The Everest is one of the most recent additions to the Australian racing calendar. Held for the first time in 2017, it is staged over 1,200 metres at Randwick Racecourse in Sydney, on the second Saturday of October, and is the highlight of the famous Spring Carnival. The prize money available for the Everest is an impressive $13million, making it the richest turf race on earth, though it has yet to earn Group status.
As the world’s most valuable race, the Everest has quickly established a reputation as one of the sports most exciting events. The race was created with the idea of bringing the world’s best sprinters together, drawn by the $13 million prize fund, and is part of a rearranged Spring Carnival that offers a total of $25.5 million in prize money. On the day of the Everest, the level of money wagered by punters may exceed $15 million, making it Australia’s richest day of betting. The challenge of analysing this new contest on the betting calendar will draw punters from all over the world and some of Australia’s finest tipsters have been studying the unique qualities of the Everest, to enable them to offer punters the best betting advice.

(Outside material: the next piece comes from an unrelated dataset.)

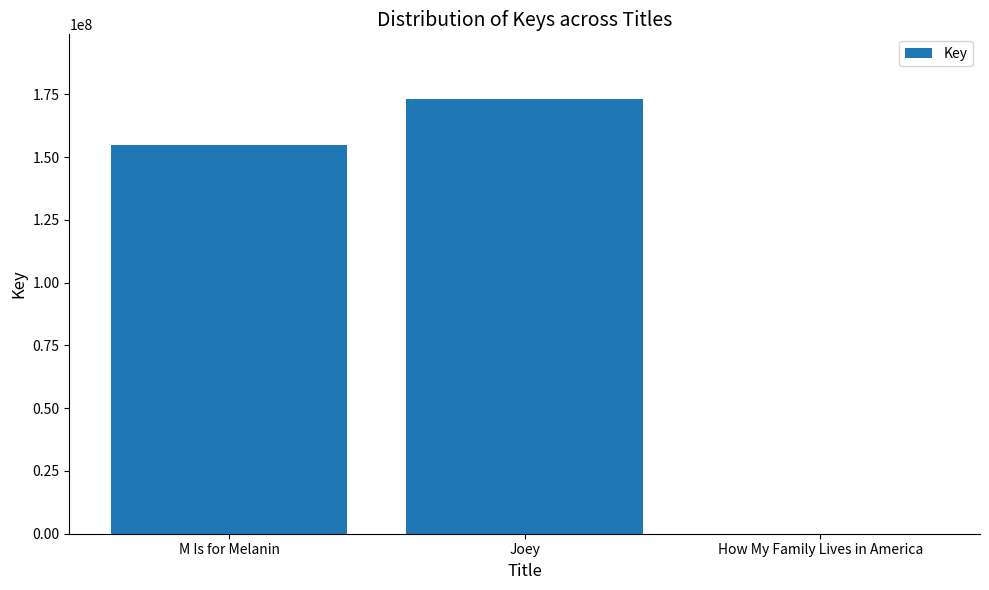

What is the sum of all values?

327726771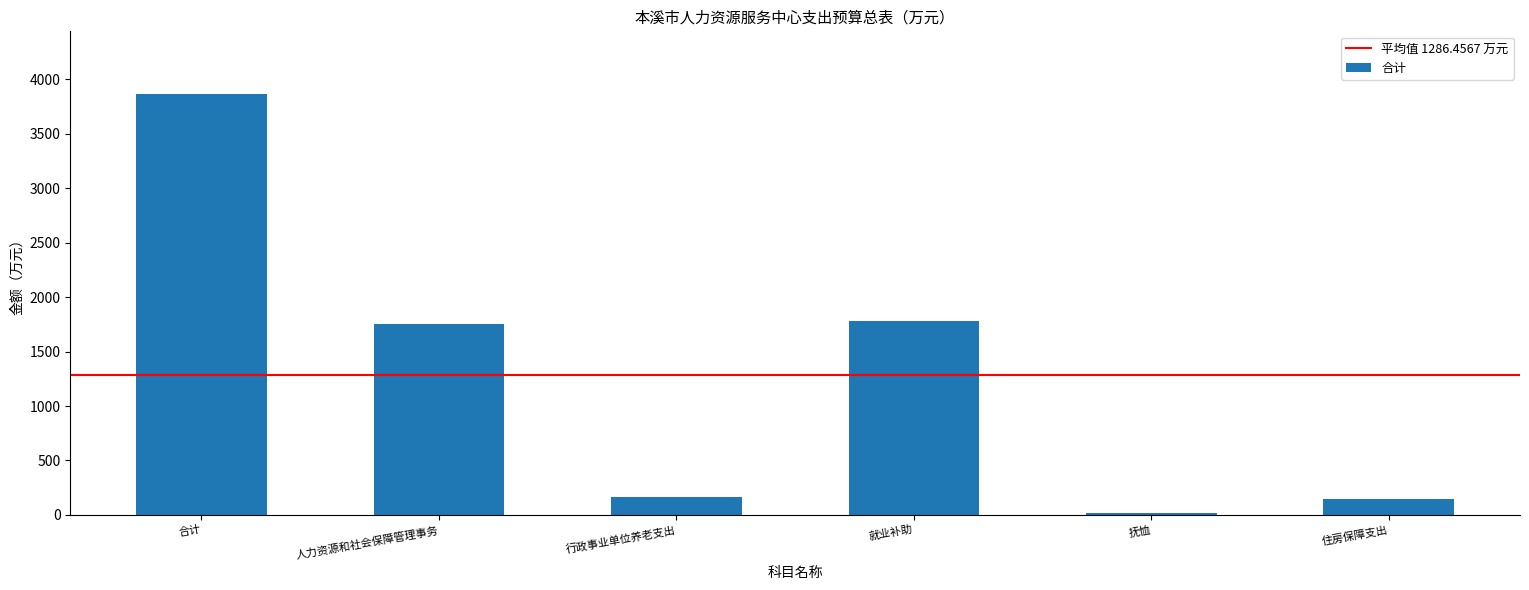

What is the difference between the second highest and second lowest values?

1637.6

Odds on the Everest will be available at an early stage of the year, but it is worth remembering that an ante-post bet on this race can be a tricky exercise as the unusual entry system makes it hard to establish which horses will be taking part until the field is settled. When a horse is named as a starter, its odds are likely to drop significantly; so many punters will focus on making a bet just before a horse is declared. The Everest betting odds will shift again when the jockeys are announced, closer to race time. Antepost odds on the Everest will be published by most bookmakers during the year and those odds will change as the weeks go by, depending on the latest news concerning entries, so punters on the look out for the best odds follow all the Everest betting news closely.

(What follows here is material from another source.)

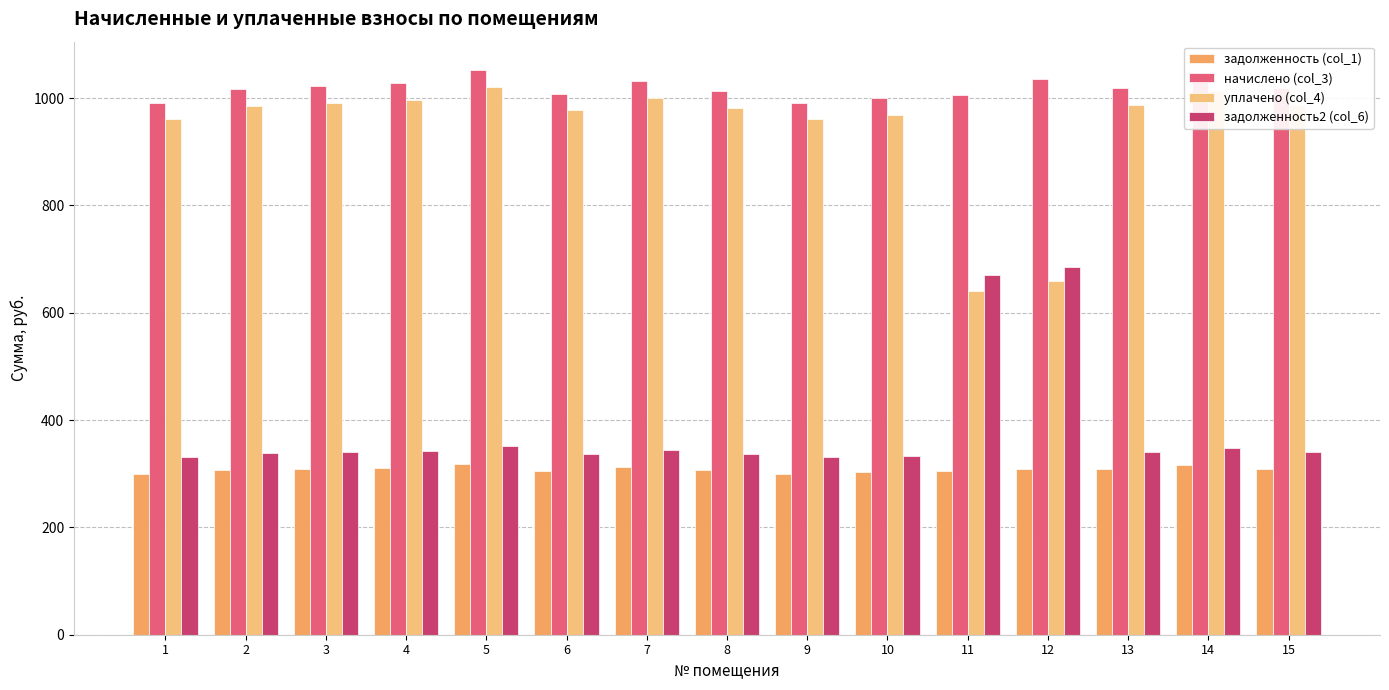

What is the maximum value for начислено (col_3)?

1052.5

The Everest is already famous for its unusual entry system, which is similar to that for the Pegasus World Cup. It involves the sale of twelve race slots, at a cost of $600,000. Each race slot provides a place at the starting gate for one, un-named horse. The individual who buys the slot can enter their own horse or make a deal with another party to share an entry.This means that the Everest Field will usually be restricted to the best horses owned by the top owners who can meet the entry slot fee. The generous prize money will also attract the world’s best trainers to send their most exciting sprinters, and also to employ the services of the best jockeys including double Melbourne Cup winner Kerrin McEvoy. Another interesting feature of the Everest is the fact that the 1200 metre start doesn’t place as much of an emphasis on starting barrier position as some other Carnival races, though it can still provide a small advantage, so the barrier draw is keenly followed by punters.
In its one-year history, the Everest has already made a major impact with racing fans and the 2018 contest will see a global audience following the event. The official Everest results will be made available soon after the winner is declared and will quickly be available online. In 2017, Redzel won the first edition of the Everest. Trained by the father and son partnership of Paul and Peter Snowden, who have also claimed victory in the Golden Slipper, Caulfield Guineas and Blue Diamond prestige events, Redzel was able to run thanks to a deal between slot holder, bloodstock owner, James Harron and Redzel’s owners. Redzel is likely to return in 2018 to defend his title, but is sure to face tough competition from eleven top-class sprinting rivals.